• [Work request]
Using the records below, repeat exactly the lines from the one holding "with a brown" through the one holding "immunohistochemistry histopathology image", both ends included, and no others.
*** Opening of Data for processing ***
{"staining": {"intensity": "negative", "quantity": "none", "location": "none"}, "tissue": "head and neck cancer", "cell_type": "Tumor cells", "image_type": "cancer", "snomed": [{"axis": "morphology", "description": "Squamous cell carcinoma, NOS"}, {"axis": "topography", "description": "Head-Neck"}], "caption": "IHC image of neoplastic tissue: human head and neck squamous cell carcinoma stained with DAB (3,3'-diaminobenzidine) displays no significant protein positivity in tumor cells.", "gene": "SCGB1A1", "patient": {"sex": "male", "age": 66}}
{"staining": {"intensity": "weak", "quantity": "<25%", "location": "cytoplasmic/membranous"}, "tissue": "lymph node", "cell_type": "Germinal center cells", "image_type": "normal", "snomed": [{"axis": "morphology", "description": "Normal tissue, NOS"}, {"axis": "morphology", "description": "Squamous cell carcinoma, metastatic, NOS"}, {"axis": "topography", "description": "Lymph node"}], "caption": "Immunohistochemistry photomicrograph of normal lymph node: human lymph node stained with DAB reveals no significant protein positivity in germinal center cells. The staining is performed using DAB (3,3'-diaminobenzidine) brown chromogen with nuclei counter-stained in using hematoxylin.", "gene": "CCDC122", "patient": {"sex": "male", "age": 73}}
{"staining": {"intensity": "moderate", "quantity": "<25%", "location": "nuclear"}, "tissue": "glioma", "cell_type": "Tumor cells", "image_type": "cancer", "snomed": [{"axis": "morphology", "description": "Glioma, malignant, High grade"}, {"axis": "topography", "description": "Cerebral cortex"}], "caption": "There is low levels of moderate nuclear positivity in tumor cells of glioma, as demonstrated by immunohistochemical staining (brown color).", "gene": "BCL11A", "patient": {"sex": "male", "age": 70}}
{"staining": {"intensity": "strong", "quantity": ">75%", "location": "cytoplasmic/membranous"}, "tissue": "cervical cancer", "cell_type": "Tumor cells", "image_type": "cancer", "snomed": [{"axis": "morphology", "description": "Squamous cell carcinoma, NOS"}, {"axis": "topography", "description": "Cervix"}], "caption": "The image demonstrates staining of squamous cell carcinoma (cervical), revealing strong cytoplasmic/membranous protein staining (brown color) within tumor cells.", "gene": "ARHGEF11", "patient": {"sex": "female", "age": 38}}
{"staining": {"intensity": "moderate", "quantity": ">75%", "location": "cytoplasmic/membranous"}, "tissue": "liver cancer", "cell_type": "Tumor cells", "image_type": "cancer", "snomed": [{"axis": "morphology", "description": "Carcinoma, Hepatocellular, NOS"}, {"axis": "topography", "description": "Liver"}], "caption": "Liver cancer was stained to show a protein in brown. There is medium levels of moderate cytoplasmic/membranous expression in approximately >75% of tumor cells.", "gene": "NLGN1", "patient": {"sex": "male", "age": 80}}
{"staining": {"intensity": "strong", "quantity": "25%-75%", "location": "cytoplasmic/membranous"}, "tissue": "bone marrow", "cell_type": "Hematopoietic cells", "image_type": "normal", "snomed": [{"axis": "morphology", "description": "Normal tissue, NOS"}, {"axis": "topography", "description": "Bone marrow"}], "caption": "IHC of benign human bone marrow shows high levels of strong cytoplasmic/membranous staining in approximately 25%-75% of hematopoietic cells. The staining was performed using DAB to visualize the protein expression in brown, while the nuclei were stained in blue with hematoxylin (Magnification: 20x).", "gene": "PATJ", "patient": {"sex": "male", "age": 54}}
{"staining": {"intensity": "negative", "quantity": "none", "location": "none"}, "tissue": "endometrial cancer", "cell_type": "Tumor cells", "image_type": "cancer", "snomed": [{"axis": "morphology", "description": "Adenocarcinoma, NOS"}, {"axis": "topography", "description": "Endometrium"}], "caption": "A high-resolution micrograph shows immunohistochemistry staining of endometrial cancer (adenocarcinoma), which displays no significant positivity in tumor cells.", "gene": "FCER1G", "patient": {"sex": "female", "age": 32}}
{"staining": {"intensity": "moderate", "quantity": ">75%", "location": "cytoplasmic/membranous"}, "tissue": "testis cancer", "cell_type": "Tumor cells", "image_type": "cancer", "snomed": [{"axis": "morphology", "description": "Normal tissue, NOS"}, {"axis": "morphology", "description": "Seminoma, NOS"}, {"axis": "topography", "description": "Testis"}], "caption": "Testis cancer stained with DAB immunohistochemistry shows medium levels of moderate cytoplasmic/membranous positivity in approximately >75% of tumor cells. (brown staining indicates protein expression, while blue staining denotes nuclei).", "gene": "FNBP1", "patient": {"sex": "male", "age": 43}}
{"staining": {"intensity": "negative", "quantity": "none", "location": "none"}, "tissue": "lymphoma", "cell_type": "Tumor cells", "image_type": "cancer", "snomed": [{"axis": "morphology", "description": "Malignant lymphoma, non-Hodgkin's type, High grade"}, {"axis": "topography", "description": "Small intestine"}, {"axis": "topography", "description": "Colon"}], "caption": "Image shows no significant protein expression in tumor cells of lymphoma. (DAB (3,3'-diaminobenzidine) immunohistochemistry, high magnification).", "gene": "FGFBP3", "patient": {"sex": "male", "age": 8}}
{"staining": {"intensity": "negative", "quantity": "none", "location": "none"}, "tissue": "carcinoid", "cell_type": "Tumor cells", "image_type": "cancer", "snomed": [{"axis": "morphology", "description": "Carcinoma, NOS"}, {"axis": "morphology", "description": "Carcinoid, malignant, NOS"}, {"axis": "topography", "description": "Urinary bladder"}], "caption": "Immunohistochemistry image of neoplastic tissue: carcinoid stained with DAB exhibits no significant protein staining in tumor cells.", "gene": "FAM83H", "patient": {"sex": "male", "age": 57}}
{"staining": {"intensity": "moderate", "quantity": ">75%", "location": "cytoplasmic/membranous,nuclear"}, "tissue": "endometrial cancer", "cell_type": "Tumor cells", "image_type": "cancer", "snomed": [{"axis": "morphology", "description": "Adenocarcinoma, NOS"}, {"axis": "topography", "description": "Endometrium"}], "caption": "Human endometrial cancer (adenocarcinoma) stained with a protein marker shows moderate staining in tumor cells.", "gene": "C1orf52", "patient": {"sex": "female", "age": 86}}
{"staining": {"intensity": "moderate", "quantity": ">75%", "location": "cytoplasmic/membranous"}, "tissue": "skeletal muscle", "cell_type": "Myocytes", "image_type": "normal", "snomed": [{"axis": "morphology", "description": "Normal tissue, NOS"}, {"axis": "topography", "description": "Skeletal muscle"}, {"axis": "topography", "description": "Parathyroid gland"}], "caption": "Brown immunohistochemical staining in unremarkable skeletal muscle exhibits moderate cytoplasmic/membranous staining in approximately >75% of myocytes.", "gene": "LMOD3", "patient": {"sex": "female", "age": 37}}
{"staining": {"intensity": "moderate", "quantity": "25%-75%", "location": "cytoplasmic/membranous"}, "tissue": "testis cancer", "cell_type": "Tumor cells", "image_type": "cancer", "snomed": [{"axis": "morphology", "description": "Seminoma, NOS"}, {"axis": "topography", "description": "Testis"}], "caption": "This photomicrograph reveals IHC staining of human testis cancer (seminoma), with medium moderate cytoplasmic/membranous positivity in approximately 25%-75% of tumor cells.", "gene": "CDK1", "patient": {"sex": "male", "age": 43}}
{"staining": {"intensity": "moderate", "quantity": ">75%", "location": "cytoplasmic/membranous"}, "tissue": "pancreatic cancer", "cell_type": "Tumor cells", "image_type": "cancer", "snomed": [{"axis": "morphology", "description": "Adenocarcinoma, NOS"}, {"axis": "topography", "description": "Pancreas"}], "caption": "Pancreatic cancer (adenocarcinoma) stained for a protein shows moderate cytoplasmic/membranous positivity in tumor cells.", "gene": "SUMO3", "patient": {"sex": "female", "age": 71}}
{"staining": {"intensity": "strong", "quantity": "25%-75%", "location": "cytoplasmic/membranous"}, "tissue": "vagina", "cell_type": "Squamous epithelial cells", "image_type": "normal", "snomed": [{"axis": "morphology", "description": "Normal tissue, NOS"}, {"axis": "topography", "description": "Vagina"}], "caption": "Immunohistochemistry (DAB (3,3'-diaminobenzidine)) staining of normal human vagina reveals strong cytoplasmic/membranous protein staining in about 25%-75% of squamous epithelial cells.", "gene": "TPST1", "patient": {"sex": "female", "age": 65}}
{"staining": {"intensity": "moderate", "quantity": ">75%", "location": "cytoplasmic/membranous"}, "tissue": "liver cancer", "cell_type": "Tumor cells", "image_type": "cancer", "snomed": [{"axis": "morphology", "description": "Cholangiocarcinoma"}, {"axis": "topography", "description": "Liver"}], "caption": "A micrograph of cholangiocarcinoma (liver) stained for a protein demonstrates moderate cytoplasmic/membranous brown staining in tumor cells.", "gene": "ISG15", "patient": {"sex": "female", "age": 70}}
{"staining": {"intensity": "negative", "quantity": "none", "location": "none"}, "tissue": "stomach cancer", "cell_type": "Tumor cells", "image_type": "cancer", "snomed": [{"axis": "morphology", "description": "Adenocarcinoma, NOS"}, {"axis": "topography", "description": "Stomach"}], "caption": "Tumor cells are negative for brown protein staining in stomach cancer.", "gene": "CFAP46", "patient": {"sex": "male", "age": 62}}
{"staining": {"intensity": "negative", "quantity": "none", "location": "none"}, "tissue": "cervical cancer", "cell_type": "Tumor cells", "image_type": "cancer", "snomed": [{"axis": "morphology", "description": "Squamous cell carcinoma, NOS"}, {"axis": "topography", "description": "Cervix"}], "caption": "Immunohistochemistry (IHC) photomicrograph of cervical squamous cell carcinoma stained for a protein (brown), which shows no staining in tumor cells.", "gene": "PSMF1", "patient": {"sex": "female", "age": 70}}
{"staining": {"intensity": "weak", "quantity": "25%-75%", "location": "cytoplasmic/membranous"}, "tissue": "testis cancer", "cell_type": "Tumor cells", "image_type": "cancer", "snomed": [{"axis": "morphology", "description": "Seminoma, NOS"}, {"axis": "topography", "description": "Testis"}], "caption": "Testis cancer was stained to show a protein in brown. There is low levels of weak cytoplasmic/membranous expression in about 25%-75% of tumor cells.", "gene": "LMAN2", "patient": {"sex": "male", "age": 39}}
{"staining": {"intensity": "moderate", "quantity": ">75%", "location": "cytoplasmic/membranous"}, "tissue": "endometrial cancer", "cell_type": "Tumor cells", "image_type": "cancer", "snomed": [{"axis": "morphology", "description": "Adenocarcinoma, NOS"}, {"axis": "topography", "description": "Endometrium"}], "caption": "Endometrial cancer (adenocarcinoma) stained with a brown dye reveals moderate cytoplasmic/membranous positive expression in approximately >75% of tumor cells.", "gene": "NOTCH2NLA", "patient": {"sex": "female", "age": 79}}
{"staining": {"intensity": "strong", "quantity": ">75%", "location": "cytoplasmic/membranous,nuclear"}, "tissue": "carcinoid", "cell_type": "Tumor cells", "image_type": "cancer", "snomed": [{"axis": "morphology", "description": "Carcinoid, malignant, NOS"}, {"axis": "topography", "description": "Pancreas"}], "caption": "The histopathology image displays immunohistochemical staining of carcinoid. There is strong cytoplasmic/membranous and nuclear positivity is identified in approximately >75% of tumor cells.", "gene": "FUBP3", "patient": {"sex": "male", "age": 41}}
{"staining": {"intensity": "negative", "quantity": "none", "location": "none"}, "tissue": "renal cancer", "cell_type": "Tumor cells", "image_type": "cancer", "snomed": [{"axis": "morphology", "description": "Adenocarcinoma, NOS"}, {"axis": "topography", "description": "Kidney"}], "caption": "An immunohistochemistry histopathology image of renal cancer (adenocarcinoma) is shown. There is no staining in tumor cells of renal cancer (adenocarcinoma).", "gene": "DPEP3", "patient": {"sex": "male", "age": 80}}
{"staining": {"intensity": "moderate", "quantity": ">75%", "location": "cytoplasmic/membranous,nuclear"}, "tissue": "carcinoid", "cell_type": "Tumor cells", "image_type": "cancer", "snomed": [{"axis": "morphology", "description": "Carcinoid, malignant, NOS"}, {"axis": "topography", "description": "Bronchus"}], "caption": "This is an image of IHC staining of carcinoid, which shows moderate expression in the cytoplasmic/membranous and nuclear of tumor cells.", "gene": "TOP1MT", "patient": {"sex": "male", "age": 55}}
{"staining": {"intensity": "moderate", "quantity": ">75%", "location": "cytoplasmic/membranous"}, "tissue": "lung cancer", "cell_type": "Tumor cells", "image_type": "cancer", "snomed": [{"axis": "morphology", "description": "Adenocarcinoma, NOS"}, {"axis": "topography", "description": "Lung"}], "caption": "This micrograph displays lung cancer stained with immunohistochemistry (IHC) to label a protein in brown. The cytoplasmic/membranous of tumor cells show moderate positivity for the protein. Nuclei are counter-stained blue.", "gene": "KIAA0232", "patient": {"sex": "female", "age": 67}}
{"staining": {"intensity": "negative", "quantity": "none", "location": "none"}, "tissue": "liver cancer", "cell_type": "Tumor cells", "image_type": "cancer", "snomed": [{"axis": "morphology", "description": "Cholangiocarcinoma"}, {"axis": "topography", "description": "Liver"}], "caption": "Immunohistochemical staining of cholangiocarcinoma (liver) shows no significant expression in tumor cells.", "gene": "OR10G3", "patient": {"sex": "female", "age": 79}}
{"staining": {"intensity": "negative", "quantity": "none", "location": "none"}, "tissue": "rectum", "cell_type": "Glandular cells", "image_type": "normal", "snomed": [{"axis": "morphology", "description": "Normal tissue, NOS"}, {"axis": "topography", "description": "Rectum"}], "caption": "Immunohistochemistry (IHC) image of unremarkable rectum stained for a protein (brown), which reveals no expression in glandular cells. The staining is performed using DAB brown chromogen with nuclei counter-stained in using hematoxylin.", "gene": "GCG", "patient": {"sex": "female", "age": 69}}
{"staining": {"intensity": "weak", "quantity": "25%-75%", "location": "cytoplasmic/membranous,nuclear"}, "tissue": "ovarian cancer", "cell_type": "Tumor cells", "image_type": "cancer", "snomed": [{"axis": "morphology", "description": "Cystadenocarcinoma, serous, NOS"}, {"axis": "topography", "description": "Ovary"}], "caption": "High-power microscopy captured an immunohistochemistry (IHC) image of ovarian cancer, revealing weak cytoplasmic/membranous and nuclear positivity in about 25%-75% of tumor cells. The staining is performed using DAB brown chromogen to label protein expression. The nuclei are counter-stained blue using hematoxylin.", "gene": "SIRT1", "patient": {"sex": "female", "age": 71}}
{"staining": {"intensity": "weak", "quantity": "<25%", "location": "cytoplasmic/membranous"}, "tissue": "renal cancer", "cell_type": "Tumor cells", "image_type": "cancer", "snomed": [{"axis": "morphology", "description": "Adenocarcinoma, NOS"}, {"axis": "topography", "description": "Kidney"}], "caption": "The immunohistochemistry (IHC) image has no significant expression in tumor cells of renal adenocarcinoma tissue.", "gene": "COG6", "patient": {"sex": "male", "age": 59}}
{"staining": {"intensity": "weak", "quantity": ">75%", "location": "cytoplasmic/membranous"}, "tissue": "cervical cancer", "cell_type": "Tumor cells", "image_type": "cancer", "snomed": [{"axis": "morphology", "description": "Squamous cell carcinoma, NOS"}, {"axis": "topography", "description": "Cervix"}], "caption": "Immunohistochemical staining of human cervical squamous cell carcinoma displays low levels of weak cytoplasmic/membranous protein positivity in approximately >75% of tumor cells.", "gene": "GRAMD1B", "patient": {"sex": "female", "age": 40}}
*** Close of Data for processing ***
• [Task solution]
{"staining": {"intensity": "moderate", "quantity": ">75%", "location": "cytoplasmic/membranous"}, "tissue": "endometrial cancer", "cell_type": "Tumor cells", "image_type": "cancer", "snomed": [{"axis": "morphology", "description": "Adenocarcinoma, NOS"}, {"axis": "topography", "description": "Endometrium"}], "caption": "Endometrial cancer (adenocarcinoma) stained with a brown dye reveals moderate cytoplasmic/membranous positive expression in approximately >75% of tumor cells.", "gene": "NOTCH2NLA", "patient": {"sex": "female", "age": 79}}
{"staining": {"intensity": "strong", "quantity": ">75%", "location": "cytoplasmic/membranous,nuclear"}, "tissue": "carcinoid", "cell_type": "Tumor cells", "image_type": "cancer", "snomed": [{"axis": "morphology", "description": "Carcinoid, malignant, NOS"}, {"axis": "topography", "description": "Pancreas"}], "caption": "The histopathology image displays immunohistochemical staining of carcinoid. There is strong cytoplasmic/membranous and nuclear positivity is identified in approximately >75% of tumor cells.", "gene": "FUBP3", "patient": {"sex": "male", "age": 41}}
{"staining": {"intensity": "negative", "quantity": "none", "location": "none"}, "tissue": "renal cancer", "cell_type": "Tumor cells", "image_type": "cancer", "snomed": [{"axis": "morphology", "description": "Adenocarcinoma, NOS"}, {"axis": "topography", "description": "Kidney"}], "caption": "An immunohistochemistry histopathology image of renal cancer (adenocarcinoma) is shown. There is no staining in tumor cells of renal cancer (adenocarcinoma).", "gene": "DPEP3", "patient": {"sex": "male", "age": 80}}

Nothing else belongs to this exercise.